(Saved entries)
══════════

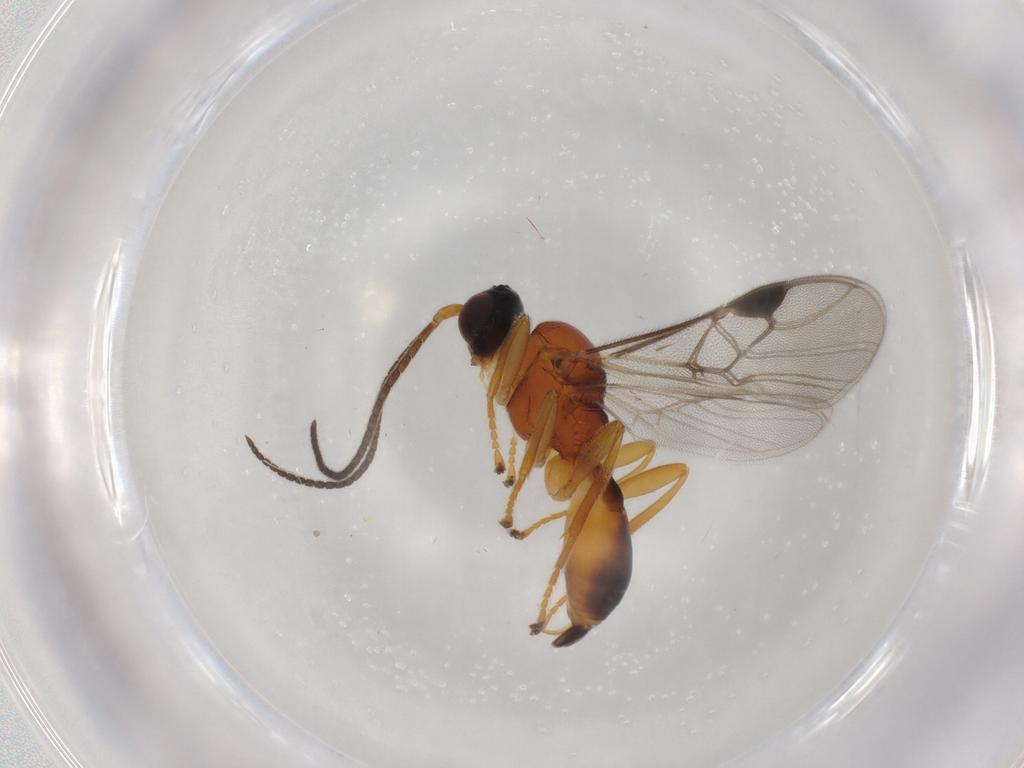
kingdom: Animalia
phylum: Arthropoda
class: Insecta
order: Hymenoptera
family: Braconidae
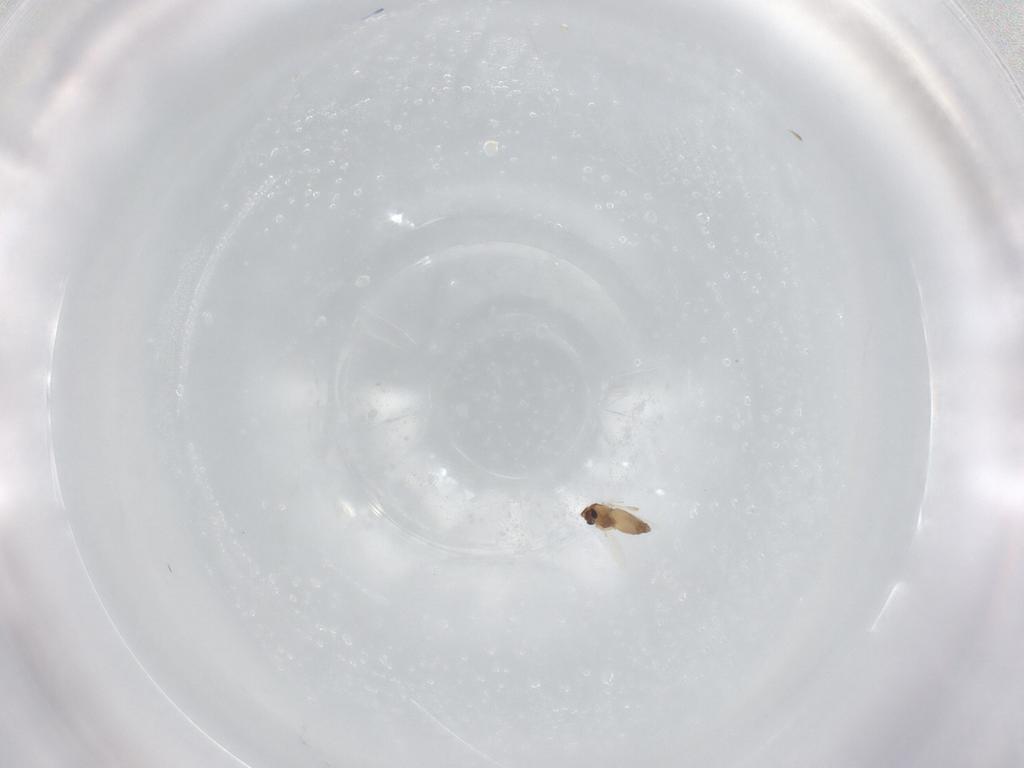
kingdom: Animalia
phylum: Arthropoda
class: Insecta
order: Diptera
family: Chironomidae
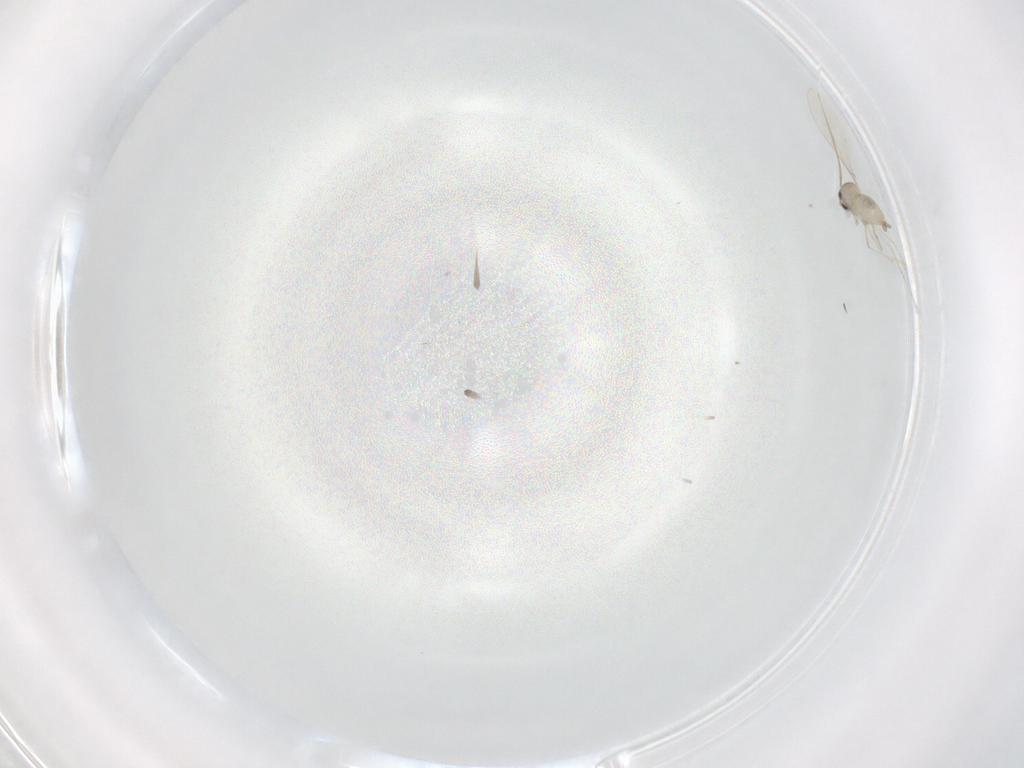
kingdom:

══════════

Rewrite all the entries with "phylum" substituted by "division" and nothing else changed. Omit the pictures.

kingdom: Animalia
division: Arthropoda
class: Insecta
order: Hymenoptera
family: Braconidae
kingdom: Animalia
division: Arthropoda
class: Insecta
order: Diptera
family: Chironomidae
kingdom:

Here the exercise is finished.